Kreuzberg supports multiple OCR engines:

- **Tesseract** (Default): Lightweight, fast startup, requires system installation
- **EasyOCR**: Good for many languages, pure Python, but downloads models on first use
- **PaddleOCR**: Excellent for Asian languages, pure Python, but downloads models on first use

For comparison and selection guidance, see the [OCR Backends](https://example.com/ocr-backends) documentation.

## Contribution

This library is open to contribution. Feel free to open issues or submit PRs.
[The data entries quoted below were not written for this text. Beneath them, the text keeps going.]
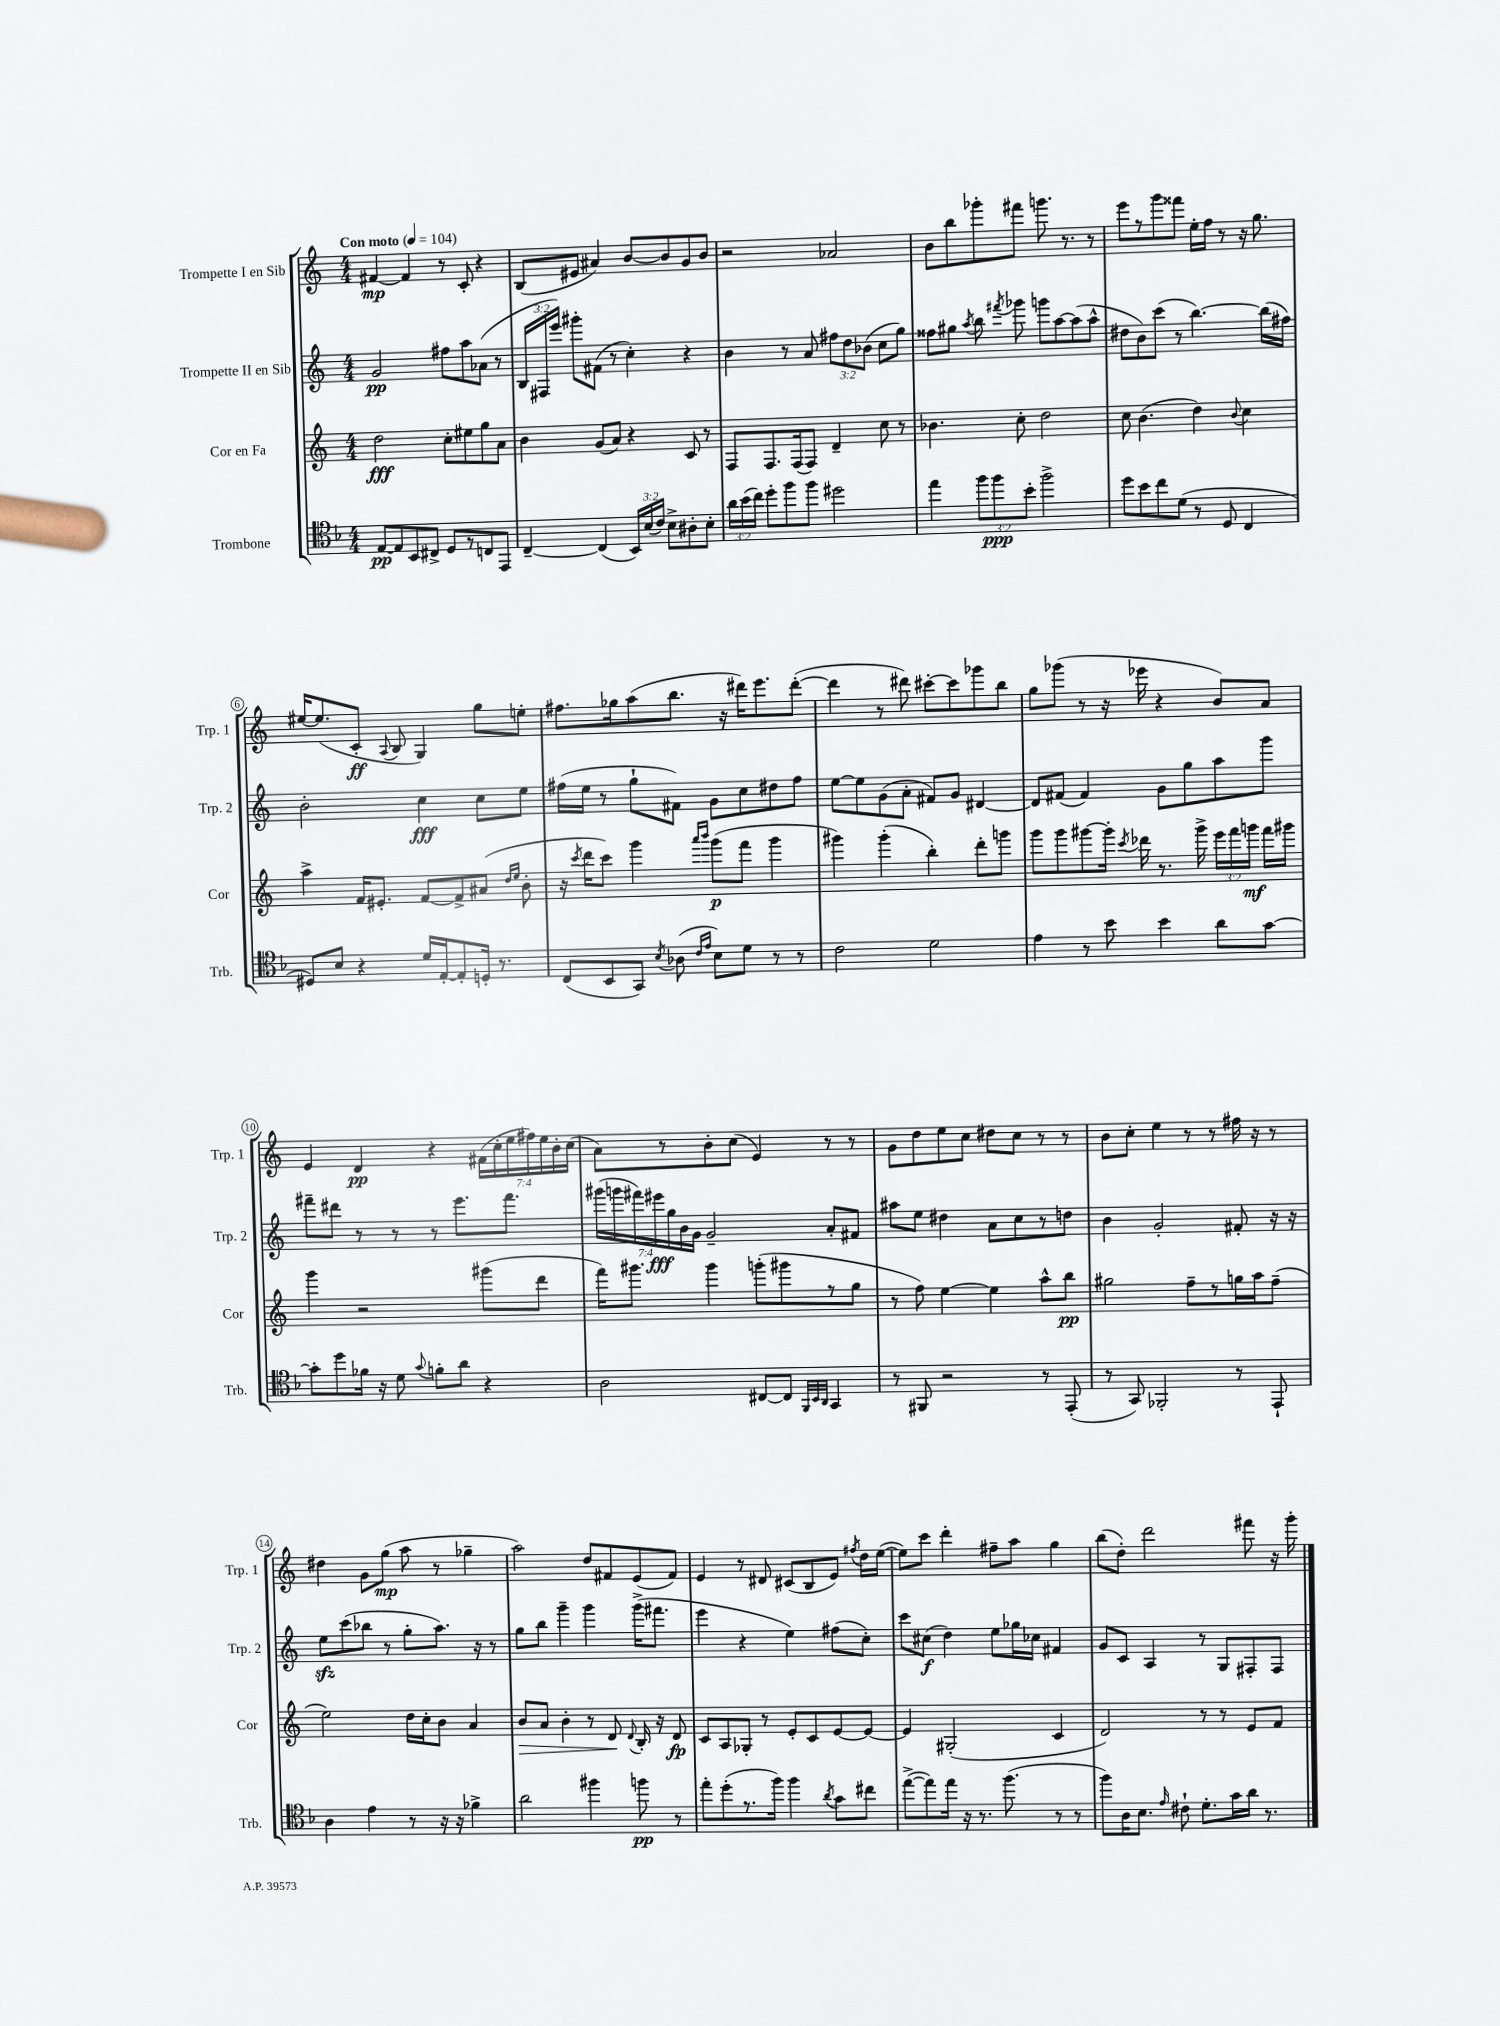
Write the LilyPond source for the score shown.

<<
\new StaffGroup <<
\new Staff = "s0" \with { instrumentName = "Trompette I en Sib" shortInstrumentName = "Trp. 1" } {
    \clef treble \key c \major \numericTimeSignature \time 4/4 \override Staff.TupletNumber.text = #tuplet-number::calc-fraction-text \tempo "Con moto" 4 = 104
    \autoBeamOff fis'4~\mp fis'4 r8 c'8-. r4 |
    b8[( eis'8] ais'4) b'8[~ b'8 g'8 b'8] |
    r2 aes'2 |
    b'8[ b''8 ges'''8-. fis'''8] g'''8. r8. r8 |
    e'''8[ r8 g'''8 fisis'''8] e''16[-. f''16] r8 r16 g''8. |
    eis''16[~ eis''8.( c'8]-.\ff \appoggiatura { a8 } b8 g4) g''8[ e''8]-. |
    fis''8.[ ges''16 a''8( b''8.] r16 dis'''16[) e'''8. dis'''8]~-.( |
    dis'''4 r8 dis'''8) cis'''8[~-. cis'''8 ges'''8 b''8] |
    g''8[ ges'''8]( r8 r16 ees'''16 r4 b'8[) a'8] |
    e'4 d'4\pp r4 \tuplet 7/4 { fis'16[( c''16-. e''16 fis''16) e''16 b'16-. c''16]( } |
    a'8[) r8 b'8-. c''8]( e'4) r8 r8 |
    g'8[ d''8 e''8 c''8] dis''8[ c''8] r8 r8 |
    b'8[ c''8]-. e''4 r8 r8 fis''16 r16 r8 |
    dis''4 g'8[ g''8]\mp( a''8 r8 ges''4-- |
    a''2) d''8[ fis'8 e'8( fis'8]) |
    e'4 r8 dis'8 cis'8[( b8 e'8]) \acciaccatura { fis''8 } d''16[ e''16]~( |
    e''8[) c'''8] d'''4-. fis''8[-- a''8] g''4 |
    b''8[( d''8]-.) d'''2 fis'''8 r16 g'''16-. \bar "|." |
}
\new Staff = "s1" \with { instrumentName = "Trompette II en Sib" shortInstrumentName = "Trp. 2" } {
    \clef treble \key c \major \numericTimeSignature \time 4/4 \override Staff.TupletNumber.text = #tuplet-number::calc-fraction-text
    \autoBeamOff g'2\pp fis''8[ a''8 aes'8]( r8 |
    \tuplet 3/2 { b16[ fis16 e'''16]) } gis'''8[-. fis'8]( r8 c''4-.) r4 |
    b'4 r8 a'8 \tuplet 3/2 { fis''8[ d''8 bes'8]( } c''8[ g''8]) |
    fisis''8[ gis''8] \acciaccatura { a''8 } b''8 \acciaccatura { fis'''8 } ges'''8 g'''8[ a''8~ a''8( a''8]-^ |
    dis''8[ b'8) c'''8]( r8 b''4.~) b''16[( fis''16]) |
    b'2-. c''4\fff c''8[ e''8] |
    fis''16[( e''16] r8 g''8[-! fis'8]) g'8[ c''8 dis''8 fis''8] |
    e''8[~ e''8 g'8( a'8]-. fis'8[) g'8] dis'4~ |
    dis'8[ fis'8]( fis'4) g'8[ g''8 a''8 g'''8] |
    fis'''8[-- dis'''8] r8 r8 r8 e'''8.[ fis'''8.] |
    \tuplet 7/4 { gis'''16[( g'''16 fis'''16) eis'''16\fff g''16 b'16 g'16] } g'2-- a'8[-. fis'8] |
    ais''8[ e''8] dis''4 a'8[ c''8 r8 d''8] |
    b'4 g'2-. fis'8-. r16 r16 |
    e''8[\sfz c'''8( bes''8] r8 g''8[-. a''8.]) r16 r8 |
    g''8[ b''8] g'''4-- g'''4 g'''16[->( fis'''8.] |
    e'''4 r4 e''4) fis''8[( c''8]-.) |
    c'''8[ cis''8]\f( d''4) e''8[ ges''16 ces''16] fis'4 |
    g'8[ c'8] a4 r8 g8[ fis8-. fis8] \bar "|." |
}
\new Staff = "s2" \with { instrumentName = "Cor en Fa" shortInstrumentName = "Cor" } {
    \clef treble \key c \major \numericTimeSignature \time 4/4 \override Staff.TupletNumber.text = #tuplet-number::calc-fraction-text
    \autoBeamOff d''2\fff c''8[-. eis''8 g''8 a'8] |
    b'4 g'8[( a'8]) r4 c'8 r8 |
    f8[ f8. f16( f8]) d'4-- c''8 r8 |
    bes'4. c''8-. d''2 |
    c''8 b'4.( d''4) \appoggiatura { b'8 } c''4 |
    a''4-> f'16[ eis'8.]-. f'8[~ f'8-> ais'8]( \grace { d''16[ e''16] } b'8-. |
    r16 \acciaccatura { c'''8 } d'''16[ c'''8]) g'''4 \grace { a'''16[ b'''16] } g'''8[\p( f'''8] g'''4 |
    gis'''4) gis'''4-.( b''4-.) d'''8[-. g'''8] |
    g'''8[ g'''8 gis'''8~ gis'''16]-. \acciaccatura { c'''8 } des'''16 r8. gis'''16-> \tuplet 3/2 { e'''16[ f'''16 g'''16]\mf } f'''16[ gis'''16] |
    g'''4 r2 gis'''8[( d'''8] |
    f'''16[) gis'''8.] gis'''4 g'''8[-.( gis'''8 r8 g''8] |
    r8 f''8) e''4~ e''4 a''8[-^ b''8]\pp |
    gis''2 f''8[-- r8 g''16 a''16 f''8]--( |
    e''2) d''16[ c''16-. b'8] a'4 |
    b'8[\> a'8] b'4-. r8 d'8\! \appoggiatura { d'8 } b16-. r16 d'8\fp |
    c'8[ a8 ges8]-. r8 e'8[-. c'8 e'8~ e'8]~ |
    e'4 gis2-.( c'4 |
    d'2) r8 r8 e'8[ f'8] \bar "|." |
}
\new Staff = "s3" \with { instrumentName = "Trombone" shortInstrumentName = "Trb." } {
    \clef tenor \key f \major \numericTimeSignature \time 4/4 \override Staff.TupletNumber.text = #tuplet-number::calc-fraction-text
    \autoBeamOff e8[~\pp e8 bes,8 cis8]-> d8[ r8 c8 e,8] |
    c4~-- c4( \tuplet 3/2 { bes,16[) bes16( c'16]) } bes8[-> ais8-. bes8]-. |
    \tuplet 3/2 { a'16[ bes'16( c''16]) } d''8[-. f''8 f''8] dis''2 |
    e''4 \tuplet 3/2 { f''8[ f''8\ppp bes'8]-. } f''2-> |
    d''8[ bes'8 c''8 d'8]( r8 d8 c4 |
    dis8[) bes8] r4 d'16[ e16~-. e8-. d16]-. r8. |
    c8[( bes,8 g,8]) \acciaccatura { bes8 } aes8( \grace { c'16[ e'16] } bes8[) d'8] r8 r8 |
    c'2 d'2 |
    e'4 r8 bes'8 bes'4 a'8[ g'8]~ |
    g'8[-. d''8 fes'16] r16 d'8 \appoggiatura { g'8 } f'8[-. a'8] r4 |
    a2 cis8[~ cis8] \grace { f,32[ bes,32 a,32] } g,4 |
    r8 fis,8 r2 r8 e,8-.( |
    r8 g,8) fes,2-. r8 e,8-! |
    a4 e'4 r8 r16 r16 fes'4-> |
    a'2 fis''4 f''8\pp r8 |
    e''8[-. d''8-.( r8. f''16]) f''4 \acciaccatura { a'8 } g'8[ cis''8] |
    e''8[~->( e''8) e''16] r16 r8. f''8.( r8 r8 |
    f''8[) a16 bes8.] \grace { e'16 } cis'8-! d'8.[-. g'16 a'16] r8. \bar "|." |
}
>>
>>
\layout { \context { \Score \override BarNumber.stencil = #(make-stencil-circler 0.1 0.3 ly:text-interface::print) } }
It's better to discuss issues before submitting PRs to avoid disappointment.

### Local Development

1. Clone the repo

1. Install the system dependencies

1. Install the full dependencies with `uv sync`

1. Install the pre-commit hooks with:

    ```shell
    pre-commit install && pre-commit install --hook-type commit-msg
    ```

1. Make your changes and submit a PR

## License

This library is released under the MIT license.